Laugh? I nearly started…
Not everyone is funny.
Let’s just lay that out, right now.
I know everyone THINKS they have a great sense of humour, but the truth is that some people are about as chucklesome as invasive bowel surgery.
My question is, why do I always meet these comedy-sapping morons whenever I leave the house?
The worst part, I think it’s really the same few morons using a series of cunning disguises…
#1 – The Punchline Guy
You’ve met him, everybody has met this joke-murdering son of a bitch at some point.
A conversation with The Punchline Guy usually goes like this:
PG : “Hey pal, how’s it going?”
AV : “Aw crap, not yo…I mean, yeah hi, how’re you?”

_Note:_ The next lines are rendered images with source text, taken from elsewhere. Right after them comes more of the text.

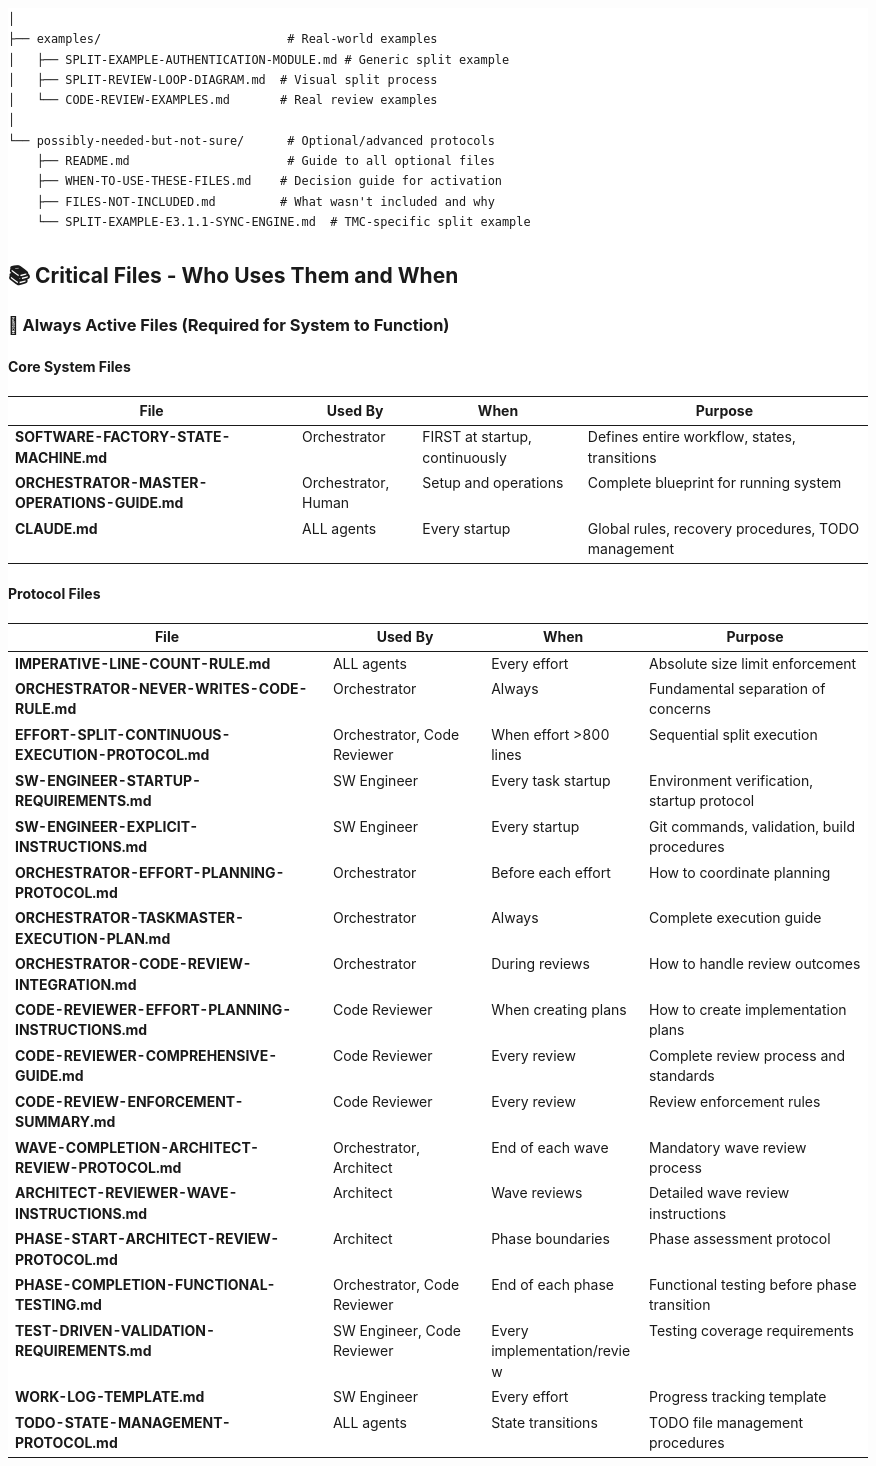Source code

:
 ```
│
├── examples/                          # Real-world examples
│   ├── SPLIT-EXAMPLE-AUTHENTICATION-MODULE.md # Generic split example
│   ├── SPLIT-REVIEW-LOOP-DIAGRAM.md  # Visual split process
│   └── CODE-REVIEW-EXAMPLES.md       # Real review examples
│
└── possibly-needed-but-not-sure/      # Optional/advanced protocols
    ├── README.md                      # Guide to all optional files
    ├── WHEN-TO-USE-THESE-FILES.md    # Decision guide for activation
    ├── FILES-NOT-INCLUDED.md         # What wasn't included and why
    └── SPLIT-EXAMPLE-E3.1.1-SYNC-ENGINE.md  # TMC-specific split example
```

## 📚 Critical Files - Who Uses Them and When

### 🔴 Always Active Files (Required for System to Function)

#### Core System Files
| File | Used By | When | Purpose |
|------|---------|------|---------|
| **SOFTWARE-FACTORY-STATE-MACHINE.md** | Orchestrator | FIRST at startup, continuously | Defines entire workflow, states, transitions |
| **ORCHESTRATOR-MASTER-OPERATIONS-GUIDE.md** | Orchestrator, Human | Setup and operations | Complete blueprint for running system |
| **CLAUDE.md** | ALL agents | Every startup | Global rules, recovery procedures, TODO management |

#### Protocol Files
| File | Used By | When | Purpose |
|------|---------|------|---------|
| **IMPERATIVE-LINE-COUNT-RULE.md** | ALL agents | Every effort | Absolute size limit enforcement |
| **ORCHESTRATOR-NEVER-WRITES-CODE-RULE.md** | Orchestrator | Always | Fundamental separation of concerns |
| **EFFORT-SPLIT-CONTINUOUS-EXECUTION-PROTOCOL.md** | Orchestrator, Code Reviewer | When effort >800 lines | Sequential split execution |
| **SW-ENGINEER-STARTUP-REQUIREMENTS.md** | SW Engineer | Every task startup | Environment verification, startup protocol |
| **SW-ENGINEER-EXPLICIT-INSTRUCTIONS.md** | SW Engineer | Every startup | Git commands, validation, build procedures |
| **ORCHESTRATOR-EFFORT-PLANNING-PROTOCOL.md** | Orchestrator | Before each effort | How to coordinate planning |
| **ORCHESTRATOR-TASKMASTER-EXECUTION-PLAN.md** | Orchestrator | Always | Complete execution guide |
| **ORCHESTRATOR-CODE-REVIEW-INTEGRATION.md** | Orchestrator | During reviews | How to handle review outcomes |
| **CODE-REVIEWER-EFFORT-PLANNING-INSTRUCTIONS.md** | Code Reviewer | When creating plans | How to create implementation plans |
| **CODE-REVIEWER-COMPREHENSIVE-GUIDE.md** | Code Reviewer | Every review | Complete review process and standards |
| **CODE-REVIEW-ENFORCEMENT-SUMMARY.md** | Code Reviewer | Every review | Review enforcement rules |
| **WAVE-COMPLETION-ARCHITECT-REVIEW-PROTOCOL.md** | Orchestrator, Architect | End of each wave | Mandatory wave review process |
| **ARCHITECT-REVIEWER-WAVE-INSTRUCTIONS.md** | Architect | Wave reviews | Detailed wave review instructions |
| **PHASE-START-ARCHITECT-REVIEW-PROTOCOL.md** | Architect | Phase boundaries | Phase assessment protocol |
| **PHASE-COMPLETION-FUNCTIONAL-TESTING.md** | Orchestrator, Code Reviewer | End of each phase | Functional testing before phase transition |
| **TEST-DRIVEN-VALIDATION-REQUIREMENTS.md** | SW Engineer, Code Reviewer | Every implementation/review | Testing coverage requirements |
| **WORK-LOG-TEMPLATE.md** | SW Engineer | Every effort | Progress tracking template |
| **TODO-STATE-MANAGEMENT-PROTOCOL.md** | ALL agents | State transitions | TODO file management procedures |
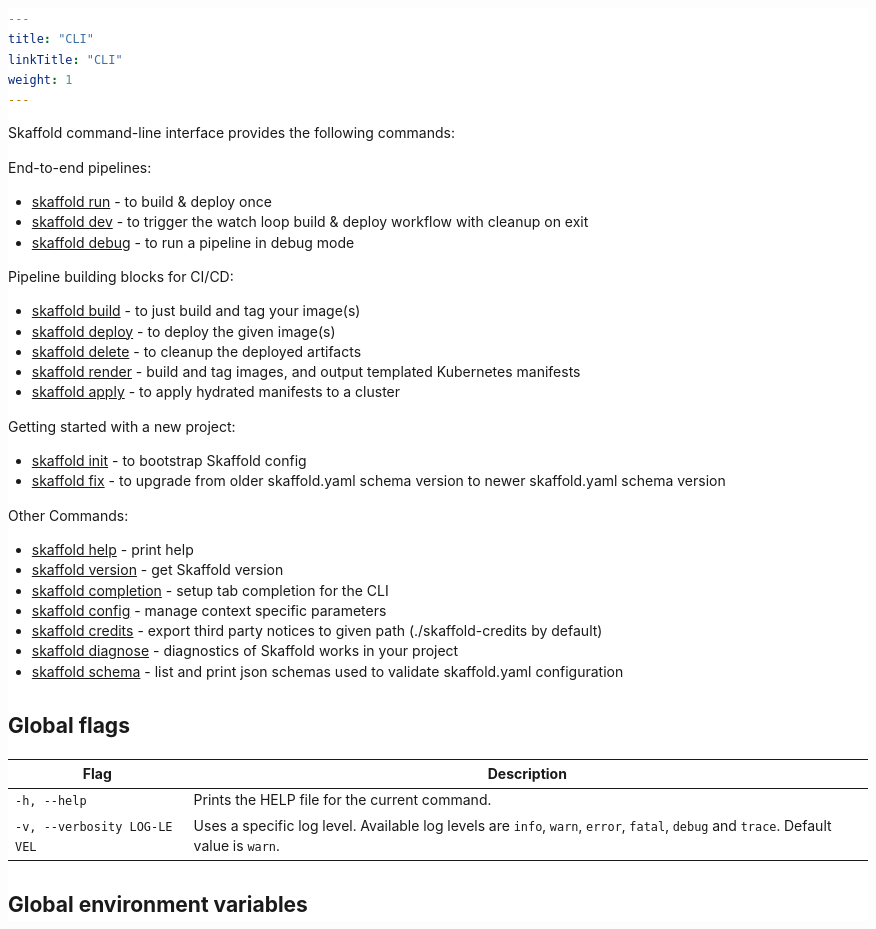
 ```yaml
---
title: "CLI"
linkTitle: "CLI"
weight: 1
---
```


Skaffold command-line interface provides the following commands:


End-to-end pipelines:

* [skaffold run](#skaffold-run) - to build & deploy once
* [skaffold dev](#skaffold-dev) - to trigger the watch loop build & deploy workflow with cleanup on exit
* [skaffold debug](#skaffold-debug) - to run a pipeline in debug mode

Pipeline building blocks for CI/CD:

* [skaffold build](#skaffold-build) - to just build and tag your image(s)
* [skaffold deploy](#skaffold-deploy) - to deploy the given image(s)
* [skaffold delete](#skaffold-delete) - to cleanup the deployed artifacts
* [skaffold render](#skaffold-render) - build and tag images, and output templated Kubernetes manifests
* [skaffold apply](#skaffold-apply) - to apply hydrated manifests to a cluster

Getting started with a new project:

* [skaffold init](#skaffold-init) - to bootstrap Skaffold config
* [skaffold fix](#skaffold-fix) - to upgrade from older skaffold.yaml schema version to newer skaffold.yaml schema version 

Other Commands:

* [skaffold help](#skaffold-help) - print help
* [skaffold version](#skaffold-version) - get Skaffold version
* [skaffold completion](#skaffold-completion) - setup tab completion for the CLI
* [skaffold config](#skaffold-config) - manage context specific parameters
* [skaffold credits](#skaffold-credits) - export third party notices to given path (./skaffold-credits by default)
* [skaffold diagnose](#skaffold-diagnose) - diagnostics of Skaffold works in your project
* [skaffold schema](#skaffold-schema) - list and print json schemas used to validate skaffold.yaml configuration


## Global flags

| Flag | Description |
|------- |---------------|
|`-h, --help`| Prints the HELP file for the current command.|
|`-v, --verbosity LOG-LEVEL` | Uses a specific log level. Available log levels are `info`, `warn`, `error`, `fatal`, `debug` and `trace`. Default value is `warn`.|


## Global environment variables
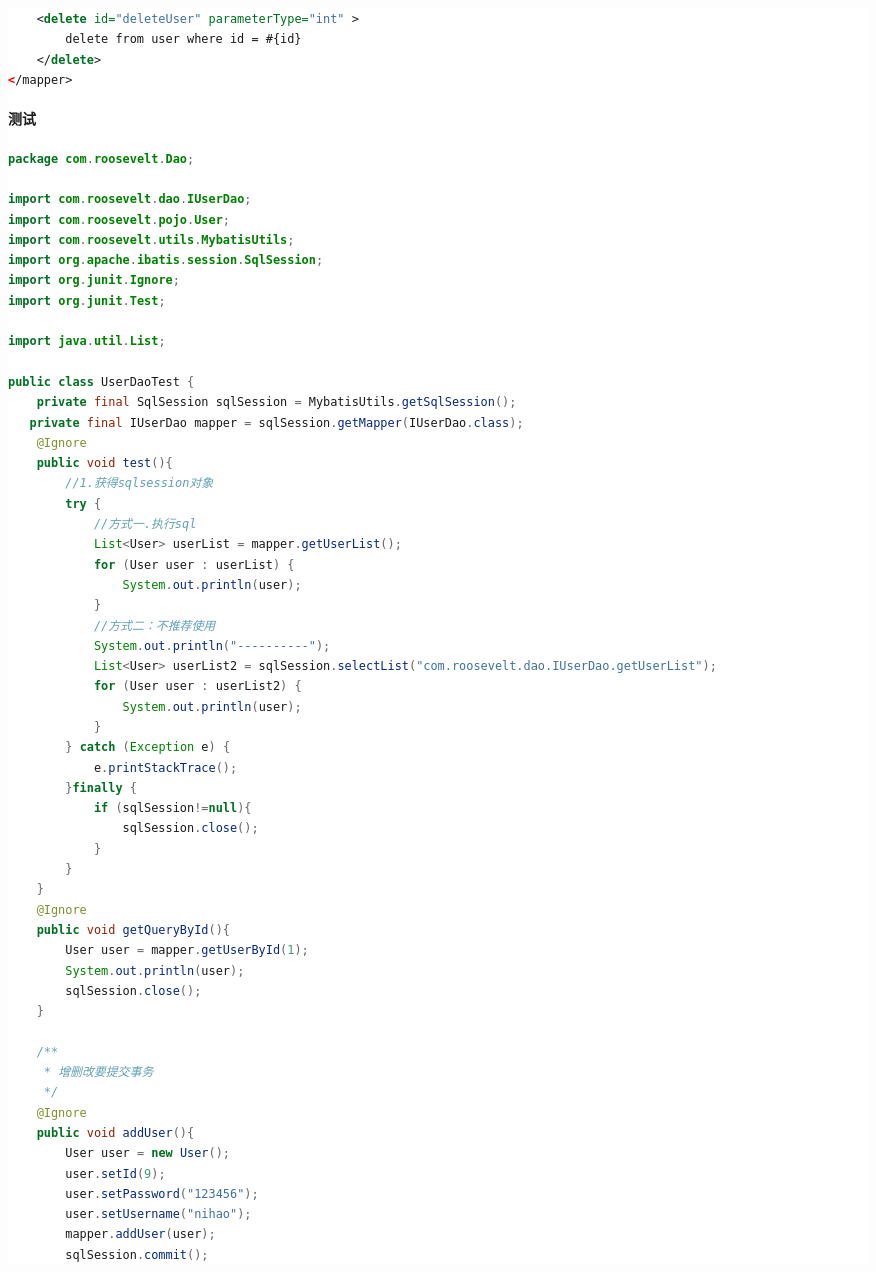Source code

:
```xml
    <delete id="deleteUser" parameterType="int" >
        delete from user where id = #{id}
    </delete>
</mapper>
```

#### 测试

```java
package com.roosevelt.Dao;

import com.roosevelt.dao.IUserDao;
import com.roosevelt.pojo.User;
import com.roosevelt.utils.MybatisUtils;
import org.apache.ibatis.session.SqlSession;
import org.junit.Ignore;
import org.junit.Test;

import java.util.List;

public class UserDaoTest {
    private final SqlSession sqlSession = MybatisUtils.getSqlSession();
   private final IUserDao mapper = sqlSession.getMapper(IUserDao.class);
    @Ignore
    public void test(){
        //1.获得sqlsession对象
        try {
            //方式一.执行sql
            List<User> userList = mapper.getUserList();
            for (User user : userList) {
                System.out.println(user);
            }
            //方式二：不推荐使用
            System.out.println("----------");
            List<User> userList2 = sqlSession.selectList("com.roosevelt.dao.IUserDao.getUserList");
            for (User user : userList2) {
                System.out.println(user);
            }
        } catch (Exception e) {
            e.printStackTrace();
        }finally {
            if (sqlSession!=null){
                sqlSession.close();
            }
        }
    }
    @Ignore
    public void getQueryById(){
        User user = mapper.getUserById(1);
        System.out.println(user);
        sqlSession.close();
    }

    /**
     * 增删改要提交事务
     */
    @Ignore
    public void addUser(){
        User user = new User();
        user.setId(9);
        user.setPassword("123456");
        user.setUsername("nihao");
        mapper.addUser(user);
        sqlSession.commit();
```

PG : “Pretty good. Heard a great joke the other day!”
AV : “Fantastic, why not keep it to yourself?”
PG : “Yeah, so…now how did it start?”
AV : “I will kill you, you know this”
PG : “Yeah, there’s three…no, two…”
AV : “I’m leaving”
PG : “Well anyway, the punchline is ‘Sure, with a bucket of chicken’ HUR HUR HUR HUR classic. Hey, where’d he go?”
Setup. Punchline. It’s a formula even Doofenshmirtz (What? It’s a Phineas & Ferb reference. Look it up) couldn’t screw up.
#2 – Racial Slur Guy
I hate this guy.
I really hate this guy.
RSG : “Hey buddy, want to hear a joke?”
AV : “No, i’d sooner be buggered to death by a minotaur”
RSG : “Right”
Racial Slur Guy will then look over his shoulder, checking to make sure that the room contains no members of the ethnic group he is about to crudely mock.
At this point, Racial Slur Guy usually takes a boot to the teeth and I go about my day.
If he’s busy for any reason, you can be assured that his cousin, Homophobic Bill will be knocking about somewhere
#3 – Mr PG
This is the worst.
Racial Slur Guy is a god-awful piece of bigoted sputum and Punchline Guy would lose a battle of wits with his own shoes but this guy…he actually means well.
Seriously, that’s what makes him so ball-witheringly awful.
A man who believes that BUM is a word unfit for the ears of women and children and who has used the phrase “Pardon My French” so often that I might buy him a sodding beret. (Thanks to Racial Slur Guy for that little gem)
As Statler & Waldorf (Yes. A Muppets reference. I’m catching a lot of kid’s TV lately) once said, “Leave the comedy to the bears and the psycopathic, non-corporeal entities”
I may be paraphrasing, but you get the point.
One more “Knock Knock” joke and i’ll knock knock him the hell out and take one of his kidneys as a warning.